A presentation by OFA emphasising the crucial importance of improving things at Munday’s underbridge in north Kennington.

How community flood groups form and become involved (‘the Big Society’) in working with the EA on flooding. The difficulties of establishing such engagement where it does not already exist.

Attitude to risk and particularly how it relates to the Big Scheme (OFRMS) for Oxford.
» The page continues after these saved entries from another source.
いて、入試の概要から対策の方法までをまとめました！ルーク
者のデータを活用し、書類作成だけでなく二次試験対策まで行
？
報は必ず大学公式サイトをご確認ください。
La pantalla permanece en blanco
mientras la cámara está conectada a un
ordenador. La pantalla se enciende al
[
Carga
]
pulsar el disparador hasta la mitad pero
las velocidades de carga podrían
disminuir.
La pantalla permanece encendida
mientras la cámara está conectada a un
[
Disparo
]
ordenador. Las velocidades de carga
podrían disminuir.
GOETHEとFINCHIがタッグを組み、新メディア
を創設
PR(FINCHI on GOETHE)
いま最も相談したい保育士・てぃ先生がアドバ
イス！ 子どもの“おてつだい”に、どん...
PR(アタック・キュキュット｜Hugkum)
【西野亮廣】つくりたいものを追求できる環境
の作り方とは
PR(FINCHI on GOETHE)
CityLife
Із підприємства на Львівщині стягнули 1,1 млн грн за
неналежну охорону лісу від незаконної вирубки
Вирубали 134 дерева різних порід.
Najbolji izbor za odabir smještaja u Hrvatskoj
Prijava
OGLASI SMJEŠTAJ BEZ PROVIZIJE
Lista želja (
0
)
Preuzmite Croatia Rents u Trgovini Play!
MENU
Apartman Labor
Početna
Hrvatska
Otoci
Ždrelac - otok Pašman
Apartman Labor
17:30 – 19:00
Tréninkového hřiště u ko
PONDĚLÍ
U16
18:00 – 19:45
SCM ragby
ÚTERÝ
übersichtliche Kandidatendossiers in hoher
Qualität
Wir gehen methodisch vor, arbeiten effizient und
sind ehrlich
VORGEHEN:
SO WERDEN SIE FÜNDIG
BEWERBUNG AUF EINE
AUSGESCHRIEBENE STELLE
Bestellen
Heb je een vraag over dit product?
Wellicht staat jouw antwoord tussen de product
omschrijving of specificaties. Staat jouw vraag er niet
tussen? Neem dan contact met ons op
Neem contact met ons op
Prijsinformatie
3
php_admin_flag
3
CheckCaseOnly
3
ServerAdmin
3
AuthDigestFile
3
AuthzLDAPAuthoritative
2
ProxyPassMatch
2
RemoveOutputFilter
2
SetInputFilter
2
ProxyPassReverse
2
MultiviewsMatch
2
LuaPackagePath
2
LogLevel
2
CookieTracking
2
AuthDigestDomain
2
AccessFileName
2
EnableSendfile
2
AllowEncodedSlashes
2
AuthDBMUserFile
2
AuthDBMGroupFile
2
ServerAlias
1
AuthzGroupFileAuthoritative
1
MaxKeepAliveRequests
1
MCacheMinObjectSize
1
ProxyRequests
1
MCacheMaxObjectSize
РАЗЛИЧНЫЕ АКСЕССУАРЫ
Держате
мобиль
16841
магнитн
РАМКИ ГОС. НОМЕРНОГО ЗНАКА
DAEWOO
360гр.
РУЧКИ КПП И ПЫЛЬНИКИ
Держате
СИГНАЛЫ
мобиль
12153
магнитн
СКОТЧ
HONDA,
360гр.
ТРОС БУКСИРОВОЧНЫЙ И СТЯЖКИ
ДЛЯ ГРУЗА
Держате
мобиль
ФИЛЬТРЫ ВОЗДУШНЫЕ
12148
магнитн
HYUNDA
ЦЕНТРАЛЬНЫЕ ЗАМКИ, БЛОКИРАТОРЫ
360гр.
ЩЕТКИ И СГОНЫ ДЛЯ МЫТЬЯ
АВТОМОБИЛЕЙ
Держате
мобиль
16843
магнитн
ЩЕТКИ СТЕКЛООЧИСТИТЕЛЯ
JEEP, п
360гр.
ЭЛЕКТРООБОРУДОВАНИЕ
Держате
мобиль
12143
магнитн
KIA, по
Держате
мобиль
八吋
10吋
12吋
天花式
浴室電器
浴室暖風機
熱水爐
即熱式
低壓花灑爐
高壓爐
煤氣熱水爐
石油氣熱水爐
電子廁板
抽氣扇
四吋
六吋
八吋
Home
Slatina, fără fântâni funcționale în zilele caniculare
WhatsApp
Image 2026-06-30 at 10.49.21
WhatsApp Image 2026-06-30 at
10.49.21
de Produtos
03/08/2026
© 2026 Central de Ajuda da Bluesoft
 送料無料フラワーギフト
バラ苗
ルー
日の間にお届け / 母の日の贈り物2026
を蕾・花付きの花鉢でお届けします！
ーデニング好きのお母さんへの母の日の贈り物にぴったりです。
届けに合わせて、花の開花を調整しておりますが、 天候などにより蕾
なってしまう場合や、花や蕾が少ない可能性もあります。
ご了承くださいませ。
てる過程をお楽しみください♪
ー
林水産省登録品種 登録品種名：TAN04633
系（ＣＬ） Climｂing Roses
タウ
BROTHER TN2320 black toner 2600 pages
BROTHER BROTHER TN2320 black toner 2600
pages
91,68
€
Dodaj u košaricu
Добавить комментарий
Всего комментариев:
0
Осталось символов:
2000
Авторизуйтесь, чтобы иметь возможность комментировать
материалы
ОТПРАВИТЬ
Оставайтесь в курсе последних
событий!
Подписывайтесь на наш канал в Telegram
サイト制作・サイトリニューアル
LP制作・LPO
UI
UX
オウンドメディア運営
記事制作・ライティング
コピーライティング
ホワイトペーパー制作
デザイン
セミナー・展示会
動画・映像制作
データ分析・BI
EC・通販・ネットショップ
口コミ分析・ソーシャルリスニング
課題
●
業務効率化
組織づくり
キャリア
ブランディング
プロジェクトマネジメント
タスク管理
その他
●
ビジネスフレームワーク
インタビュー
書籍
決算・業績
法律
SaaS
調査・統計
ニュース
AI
OFA said there was public scepticism about whether the Big Scheme would ever happen and that people would like things done now to remedy obvious deficiencies, making the most of what already exists, even though they together fall short of a 1 in 100 year standard of protection (as is inevitable).

Once such remedial measures were taken, then incremental improvements to existing watercourses, particularly widening Hinksey Stream, working up the floodplain, might be a sensible approach, rather than relying on a possible new grand Western Conveyance which might very well never materialise.

Having said all that, information gathered for the Big Scheme can inform decisions in the meantime and if climate change makes things worse it might then be implemented. We suggested that improvements now should not be put off for fear of jeopardising the value for money of the Big Scheme – because of the very real and widespread doubt as to it ever materialising (even were no improvements made in the meantime).